Dieppe veteran Georges Giguère prepares to place a commemorative wreath at a ceremony Aug. 25. 1985. He is accompanied by Manon Lalonde of the Fusiliers de Mont-Royal. The Dieppe raid began on Aug. 19, 1942.
The uncropped photo.
Ceremonies are held annually to commemorate the Dieppe Raid, a Second World War battle that began on Aug. 19, 1942 and was calamitous for the young Canadian soldiers who participated. This photo taken Aug. 25, 1985 by the Montreal Gazette’s Jean Pierre Rivest shows Georges Giguère, the bemedalled president of the Dieppe Veterans’ Association, about to lay a memorial wreath. According to the information on the back of the photo, he is escorted by Manon Lalonde of the Fusiliers de Mont-Royal, the same regiment with which Giguère served.

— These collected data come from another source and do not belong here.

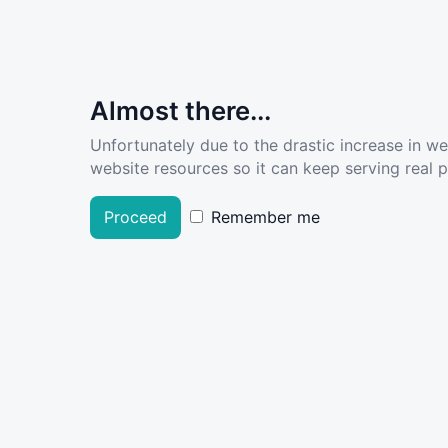
Almost there...
Unfortunately due to the drastic increase in w
website resources so it can keep serving real pe
Proceed
Remember me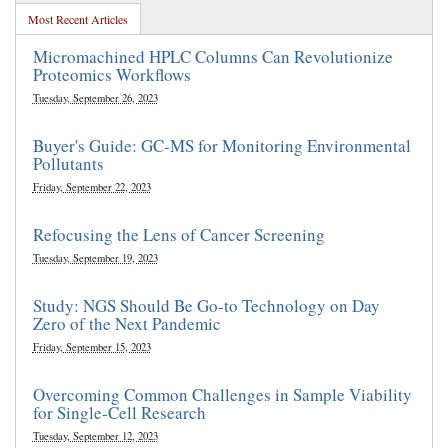
Most Recent Articles
Micromachined HPLC Columns Can Revolutionize
Proteomics Workflows
Tuesday, September 26, 2023
Buyer's Guide: GC-MS for Monitoring Environmental
Pollutants
Friday, September 22, 2023
Refocusing the Lens of Cancer Screening
Tuesday, September 19, 2023
Study: NGS Should Be Go-to Technology on Day
Zero of the Next Pandemic
Friday, September 15, 2023
Overcoming Common Challenges in Sample Viability
for Single-Cell Research
Tuesday, September 12, 2023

While the location is not given, this photo was probably taken in Longueuil, where a Dieppe monument was erected in 1971 in Place Charles LeMoyne opposite the Longueuil métro station. Prior to the erection of that monument, annual ceremonies were held in Dominion Square.
At the time of the Dieppe Raid, virtually all of continental Europe was occupied by the Nazis. The landing in Dieppe, in France, was an attempt by the Allies to gain a foothold on the continent. Canadians made up the bulk of the landing force. For various reasons, it was a horrible failure, but was said to have provided valuable lessons for the successful D-Day assault a couple years later. According to a Veterans Affairs Canada website , “Of the 4,963 Canadians who embarked for the operation, only 2,210 returned to England, and many of these were wounded. There were 3,367 casualties, including 1,946 prisoners of war; 916 Canadians lost their lives.”
Giguère was one of those prisoners of war. In the Sept. 16, 1942 edition of the Montreal Gazette, he was among the many whom we reported as missing. We wrote that he was a lance corporal who at the time of his enlistment had been a postal employee. He had originally joined a different regiment, but had switched to the Fusiliers de Mont-Royal in order to go overseas, we wrote.
He spent a total of 33 months in German prisoner of war camps, including 13 months in chains, we reported many years later.
Giguère died Dec. 20, 2001 at the age of 80.